Patience, perseverance and faith.
It’s a motto I’ve had throughout my career and I find that if I can lean into even one of those values on a daily basis, I can get through nearly anything.
It’s a rallying cry — but it’s also a reminder of things I want to work on:
• Patience is a challenge and always has been. Once I know what I want to do, tempering the urge to charge ahead is hard to resist. This reminds me to balance action with careful thought.
• Perseverance comes more naturally, but we all have the moments in which we want to throw our hands up and walk away. This is a call to march on.
• Faith is just that — having the faith it will all work out in the end. Without a sense of hope, few projects stand a chance.
What makes the best motto? Ask an expert.
I spoke with John J. Tunesi of Liongam, Secretary of the Heraldry Society and a former research assistant at the College of Arms in London (since 1484, the body responsible for recording and issuing coats-of-arms in the UK).
What should someone consider when creating a motto?

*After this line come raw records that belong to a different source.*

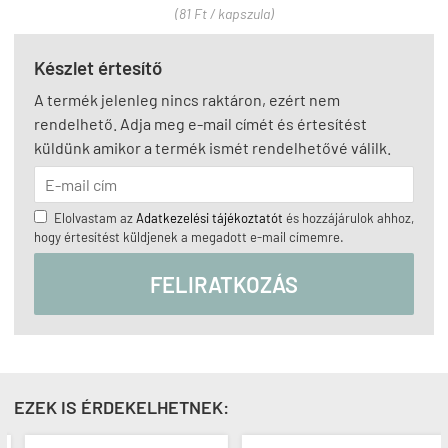
(81 Ft / kapszula)
Készlet értesítő
A termék jelenleg nincs raktáron, ezért nem
rendelhető. Adja meg e-mail címét és értesítést
küldünk amikor a termék ismét rendelhetővé válilk.
Elolvastam az
Adatkezelési tájékoztatót
és hozzájárulok ahhoz,
hogy értesítést küldjenek a megadott e-mail címemre.
FELIRATKOZÁS
EZEK IS ÉRDEKELHETNEK:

We were designing a coat of arms for this chap, and I kid you not, he wanted a motto in Latin: ‘Do unto others before they do unto me,’ sort of thing. It’s not the right sentiment, is it?
I think most people would choose a motto that reflects well on them and perhaps their family.
It gives you a certain guideline or direction, doesn’t it? Something to live by. It gets you out of bed in the morning, or you hit a brick wall in life and you say, ‘Gosh, I’m going to get round this.’
A few examples?
The motto of the Prince of Wales, “Ich Dien”, resonates with his service because it’s “I serve”.
• The Wodehouse family, Earls of Kimberley, use the motto “Agincourt” because in 1415 one of their forebears fought at the battle of Agincourt. Often mottos became a slogan, a war cry.
• The family of Chumley, they’ve got two helmets and a wheat sheaf [on their coat-of-arms] — their motto is “valor is the safest helm”. Referring back to the charge in the helm in the arms. Heraldry loves the pun, play on names.
• For me, having a motto has been a guide-star in a world that often moves at a break-neck pace. It can also be a salve, when that world goes eerily silent.
For me, having a motto has been a guide-star in a world that often moves at a break-neck pace. It can also be a salve, when that world goes eerily silent.